The study of light-matter interaction at the nanoscale is a very promising field of research, providing the possibility to manipulate the interaction with single quantum systems like single atoms, molecules, atomic defects or quantum dots, systems that can emit one photon at a time, so-called single-photon emitters (SPEs). From the fundamental point of view, light-matter interaction at the nanoscale allows the exploration of the ultrasmall, providing superresolution and decomposition of the ensemble. From the applied point of view, it offers the possibility to manipulate SPEs and control their optical properties for important applications in the field of ultrasensitive detectors development and quantum communications.

Yet, the ultrasmall SPEs have a relatively small absorption cross-section, making their interaction with light quite weak. In fact, even in a tight excitation focus at room temperature they only absorb one photon over ten million. Additionally, in many cases such emitters have a low quantum efficiency, making them hard to detect.

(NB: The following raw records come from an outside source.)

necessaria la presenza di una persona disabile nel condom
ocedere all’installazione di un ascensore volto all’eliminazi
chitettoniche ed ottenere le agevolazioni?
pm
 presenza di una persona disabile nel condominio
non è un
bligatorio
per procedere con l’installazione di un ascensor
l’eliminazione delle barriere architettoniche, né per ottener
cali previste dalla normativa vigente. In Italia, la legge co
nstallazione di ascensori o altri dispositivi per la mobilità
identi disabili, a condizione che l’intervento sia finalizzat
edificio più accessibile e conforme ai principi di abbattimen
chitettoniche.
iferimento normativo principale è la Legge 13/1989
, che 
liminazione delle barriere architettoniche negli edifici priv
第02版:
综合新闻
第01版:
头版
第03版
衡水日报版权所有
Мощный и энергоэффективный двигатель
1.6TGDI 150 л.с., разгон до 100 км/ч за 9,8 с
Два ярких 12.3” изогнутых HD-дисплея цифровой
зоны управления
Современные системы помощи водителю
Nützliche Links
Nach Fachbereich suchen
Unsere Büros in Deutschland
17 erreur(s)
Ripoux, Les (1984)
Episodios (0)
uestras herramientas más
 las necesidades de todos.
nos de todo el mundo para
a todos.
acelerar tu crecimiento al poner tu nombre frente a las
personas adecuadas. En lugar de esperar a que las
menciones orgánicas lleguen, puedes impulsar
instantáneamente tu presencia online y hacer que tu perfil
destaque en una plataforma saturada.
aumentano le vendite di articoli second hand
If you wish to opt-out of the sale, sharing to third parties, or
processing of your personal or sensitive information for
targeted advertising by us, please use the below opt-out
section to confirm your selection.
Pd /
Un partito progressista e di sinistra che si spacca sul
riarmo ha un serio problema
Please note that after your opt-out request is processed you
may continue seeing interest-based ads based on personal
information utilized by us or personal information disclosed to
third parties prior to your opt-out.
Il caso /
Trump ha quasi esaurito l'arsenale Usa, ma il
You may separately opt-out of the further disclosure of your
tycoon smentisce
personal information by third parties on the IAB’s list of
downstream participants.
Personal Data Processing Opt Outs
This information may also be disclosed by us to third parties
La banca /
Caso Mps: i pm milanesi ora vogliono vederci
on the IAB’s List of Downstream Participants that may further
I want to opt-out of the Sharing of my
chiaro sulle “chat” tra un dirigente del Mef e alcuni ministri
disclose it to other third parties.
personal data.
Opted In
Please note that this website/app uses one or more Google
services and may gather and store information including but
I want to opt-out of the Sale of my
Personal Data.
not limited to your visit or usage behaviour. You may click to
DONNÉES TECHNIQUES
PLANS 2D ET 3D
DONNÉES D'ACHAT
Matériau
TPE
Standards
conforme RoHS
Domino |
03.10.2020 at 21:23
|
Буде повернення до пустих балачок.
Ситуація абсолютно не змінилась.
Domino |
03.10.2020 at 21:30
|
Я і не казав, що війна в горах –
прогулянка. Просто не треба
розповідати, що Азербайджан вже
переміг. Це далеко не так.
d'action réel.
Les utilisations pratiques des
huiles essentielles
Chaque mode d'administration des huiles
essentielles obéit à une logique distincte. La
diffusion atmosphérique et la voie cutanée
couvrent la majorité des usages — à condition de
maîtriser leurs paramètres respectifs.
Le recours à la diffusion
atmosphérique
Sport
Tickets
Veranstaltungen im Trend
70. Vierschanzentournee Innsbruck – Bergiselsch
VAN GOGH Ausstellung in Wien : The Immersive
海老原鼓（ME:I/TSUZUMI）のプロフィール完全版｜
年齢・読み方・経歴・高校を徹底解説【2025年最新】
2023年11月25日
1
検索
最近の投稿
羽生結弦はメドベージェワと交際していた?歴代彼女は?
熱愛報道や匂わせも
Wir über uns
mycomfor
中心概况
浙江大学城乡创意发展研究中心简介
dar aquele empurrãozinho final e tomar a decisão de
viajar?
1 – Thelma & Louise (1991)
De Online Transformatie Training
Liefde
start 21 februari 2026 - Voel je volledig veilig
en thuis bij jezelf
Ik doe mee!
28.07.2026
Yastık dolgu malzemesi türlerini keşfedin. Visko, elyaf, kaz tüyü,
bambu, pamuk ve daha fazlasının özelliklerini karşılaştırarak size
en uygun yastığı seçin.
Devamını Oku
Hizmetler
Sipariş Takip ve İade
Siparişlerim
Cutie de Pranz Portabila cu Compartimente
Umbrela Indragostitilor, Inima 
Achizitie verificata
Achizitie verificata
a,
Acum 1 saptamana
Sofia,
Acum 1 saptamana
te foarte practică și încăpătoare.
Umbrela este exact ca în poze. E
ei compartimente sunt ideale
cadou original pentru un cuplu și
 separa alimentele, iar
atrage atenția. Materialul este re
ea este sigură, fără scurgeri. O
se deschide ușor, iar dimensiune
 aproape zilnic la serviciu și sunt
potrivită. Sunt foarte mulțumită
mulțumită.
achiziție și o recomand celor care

Furthermore, in many cases, they are optically quite fragile and tend to blink and bleach, thus no high illumination powers can be used in order to increase their emission of light.

Fortunately, nanoantennas allow to confine light well below the diffraction limit, and through efficient coupling can increase the effective absorption cross-section of SPEs, allowing effective excitation and high-resolution imaging. Moreover, nanoantennas coupled to SPEs modify the local mode density, shortening the emitters excited state lifetime, increasing the internal quantum efficiency, resulting in bright SPEs.

In this thesis, we study the interaction of light and matter at the nanoscale through deterministic coupling between a SPE and a nanoantenna, using nanometer scale control. We use scanning probe technology to scan a single nanoantenna in close proximity to a single emitter. First, we show a novel near-field probe based on a dipolar nanoantenna design that provides a higher optical and topographical resolution compared to the state-of-the-art. Next, we apply such novel antenna probes to the study of recently discovered single atomic defects in hBN, ultrastable SPEs in an atomically thin layer, ideal for nanoscale control. Despite the hBN high refractive index, and the low absorption cross-section of the defect, we provide high-resolution imaging of single hBN emission centers, enhanced by the hot-spot of our antenna probe. The controlled interaction is demonstrated by lifetime mapping, showing a shorter lifetime for the coupled emitter-antenna case. Finally, we develop a novel light confinement mechanism based on local subwavelength field suppression by near field interference: generating “cold” spots. We obtain such dark spots by antenna phase engineering through length control. We image optically for the first time and with high resolution the cold spots, and measure fluorescence lifetime reduction, inhibition of emission for the coupled system, despite the losses of the metallic nanoantenna.

Such low-intensity sub-wavelength dark spots provide novel tools for high-resolution imaging of SPEs with ultralow intensity and a nanoscaling of advanced super-resolution techniques like MINFLUX.